JupyterHub, JupyterLab, and Jupyter Notebooks -- the Jupyter ecosystem is a rich and changing landscape, which can often be confusing! A JupyterHub (such as ours, https://nature.datahub.berkeley.edu, sometimes refered to at Berkeley as a DataHub) can serve many users with individual instances of the JupyterLab (a web-based IDE), which can in turn allow a user to work with many Jupyter Notebooks (and many other file formats and interfaces, including RStudio and the open-source Visual Studio Code Server). Jupyter Notebooks are individual files (previously known as ipython notebooks, and still indicated with ipynb extension), a JSON-based serialization combining code, code outputs, and markdown text. These notebooks are used throughout the data science community in industry and academia, and can be used not only in a JupyterLab IDE but in a wide variety of IDEs that have shamelessly copied it, including Google Colab, Microsoft VSCode, and Amazon SageMaker.

Initial setup

Authentication

There’s a few one-time setup steps we need to work with Git and GitHub from Jupyterhub. First, in order to access private repositories, we need a way for our JupyterHub instance to authenticate our identity when trying to access our private stuff on GitHub, or when trying to share (write) stuff to our GitHub account. For security purposes, we will use a token-based authentication process to authenticate with GitHub.

Try to clone our “authentication” repo, https://github.com/espm-157-f24/auth into your Jupyterhub using the Clone Repository button from the Git menu (left side). (We will review this together in class).

Then use the “File” menu on the left side to open the auth folder and then opn the Jupyter Notebook, github-login.ipynb. Try running the cell in that notebook.

Tada! You have authenticated with GitHub on your Jupyterhub. In future, you will only need to re-open this login notebook to authenticate, as it will remain on your JupyterHub.

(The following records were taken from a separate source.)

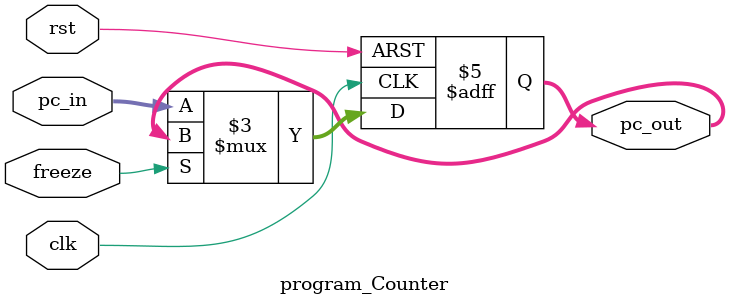
<source format=v>
module program_Counter (
    input clk, rst, freeze,
    input [31:0] pc_in,
    output reg [31:0] pc_out
);
    always @(posedge clk, posedge rst) begin
        if (rst) begin
            pc_out <= 32'h0;
        end else if (!freeze) begin
            pc_out <= pc_in;
        end
    end
    
endmodule
</source>
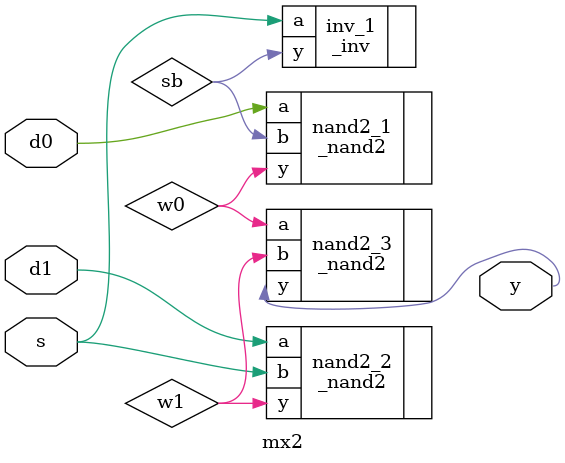
<source format=v>
module mx2(d0, d1, s, y); //1bits 2-to-1 MUX module
  input d0,d1; 
  input s; //mux switch
  
  output y;
  
  wire sb,w0,w1;
  
  //inverter and nand gate module instance
  _inv inv_1(.a(s), .y(sb));
  _nand2 nand2_1(.a(d0), .b(sb), .y(w0));
  _nand2 nand2_2(.a(d1), .b(s), .y(w1));
  _nand2 nand2_3(.a(w0), .b(w1), .y(y));
  
endmodule

</source>
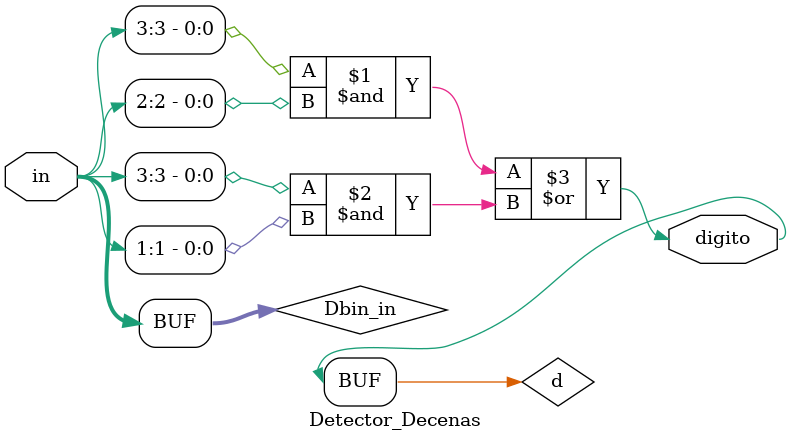
<source format=sv>
`timescale 1ns / 1ps

module Detector_Decenas(input logic [3:0]in,
					    output logic digito);

    logic [3:0]Dbin_in; //Entrada al bloque combinacional
    logic d;
    

    assign Dbin_in[3:0] = in[3:0]; 
    assign digito = d;

    //Detección de decenas
 
    assign d  =  Dbin_in[3] & Dbin_in[2] |  Dbin_in[3] & Dbin_in[1];
        
 
endmodule

</source>
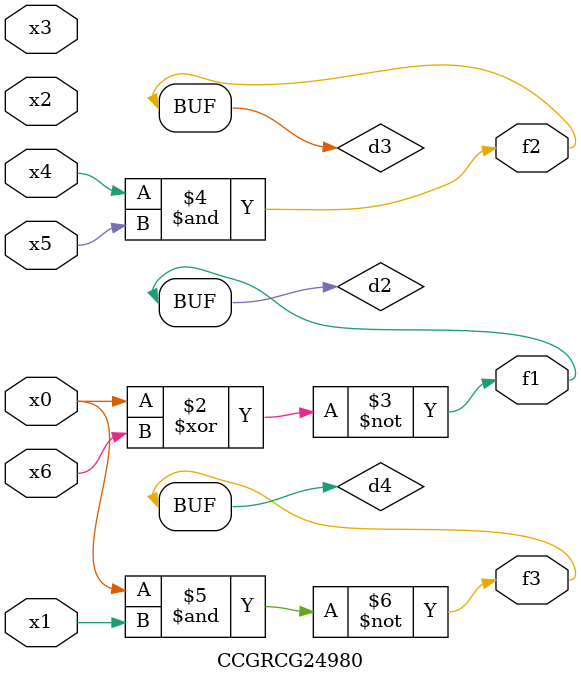
<source format=v>
module CCGRCG24980(
	input x0, x1, x2, x3, x4, x5, x6,
	output f1, f2, f3
);

	wire d1, d2, d3, d4;

	nor (d1, x0);
	xnor (d2, x0, x6);
	and (d3, x4, x5);
	nand (d4, x0, x1);
	assign f1 = d2;
	assign f2 = d3;
	assign f3 = d4;
endmodule

</source>
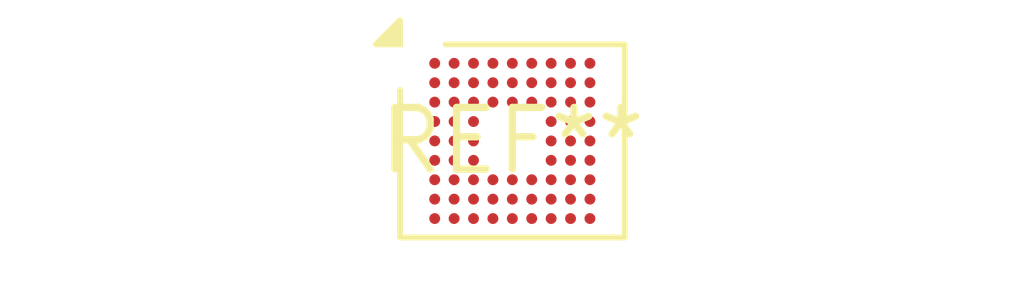
<source format=kicad_pcb>
(kicad_pcb (version 20240108) (generator pcbnew)

  (general
    (thickness 1.6)
  )

  (paper "A4")
  (layers
    (0 "F.Cu" signal)
    (31 "B.Cu" signal)
    (32 "B.Adhes" user "B.Adhesive")
    (33 "F.Adhes" user "F.Adhesive")
    (34 "B.Paste" user)
    (35 "F.Paste" user)
    (36 "B.SilkS" user "B.Silkscreen")
    (37 "F.SilkS" user "F.Silkscreen")
    (38 "B.Mask" user)
    (39 "F.Mask" user)
    (40 "Dwgs.User" user "User.Drawings")
    (41 "Cmts.User" user "User.Comments")
    (42 "Eco1.User" user "User.Eco1")
    (43 "Eco2.User" user "User.Eco2")
    (44 "Edge.Cuts" user)
    (45 "Margin" user)
    (46 "B.CrtYd" user "B.Courtyard")
    (47 "F.CrtYd" user "F.Courtyard")
    (48 "B.Fab" user)
    (49 "F.Fab" user)
    (50 "User.1" user)
    (51 "User.2" user)
    (52 "User.3" user)
    (53 "User.4" user)
    (54 "User.5" user)
    (55 "User.6" user)
    (56 "User.7" user)
    (57 "User.8" user)
    (58 "User.9" user)
  )

  (setup
    (pad_to_mask_clearance 0)
    (pcbplotparams
      (layerselection 0x00010fc_ffffffff)
      (plot_on_all_layers_selection 0x0000000_00000000)
      (disableapertmacros false)
      (usegerberextensions false)
      (usegerberattributes false)
      (usegerberadvancedattributes false)
      (creategerberjobfile false)
      (dashed_line_dash_ratio 12.000000)
      (dashed_line_gap_ratio 3.000000)
      (svgprecision 4)
      (plotframeref false)
      (viasonmask false)
      (mode 1)
      (useauxorigin false)
      (hpglpennumber 1)
      (hpglpenspeed 20)
      (hpglpendiameter 15.000000)
      (dxfpolygonmode false)
      (dxfimperialunits false)
      (dxfusepcbnewfont false)
      (psnegative false)
      (psa4output false)
      (plotreference false)
      (plotvalue false)
      (plotinvisibletext false)
      (sketchpadsonfab false)
      (subtractmaskfromsilk false)
      (outputformat 1)
      (mirror false)
      (drillshape 1)
      (scaleselection 1)
      (outputdirectory "")
    )
  )

  (net 0 "")

  (footprint "ST_WLCSP-72_Die415" (layer "F.Cu") (at 0 0))

)

</source>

You can now clone private repositories. Note that before you can clone a new repository, you will need to navigate your file-pane out of the current auth/ repo and back to the home directory by clicking the folder icon.

Introduce yourself to git

Commits in Git are ‘signed’ to indicate who made the changes. The first time git is set up it needs to know the user’s name and email by running the following commands in a terminal. Use the “launcher” menu in Jupyter to open a new terminal and run the following commands.

git config --global user.name "Your Name"
git config --global user.email "you@berkeley.edu"

Some users perfer to use pseudonyms. The email does not have to be valid, though using the same address as you registered with GitHub will let it display your commits as comming from you. Now that git knows who you are, we are ready to start making our own commits.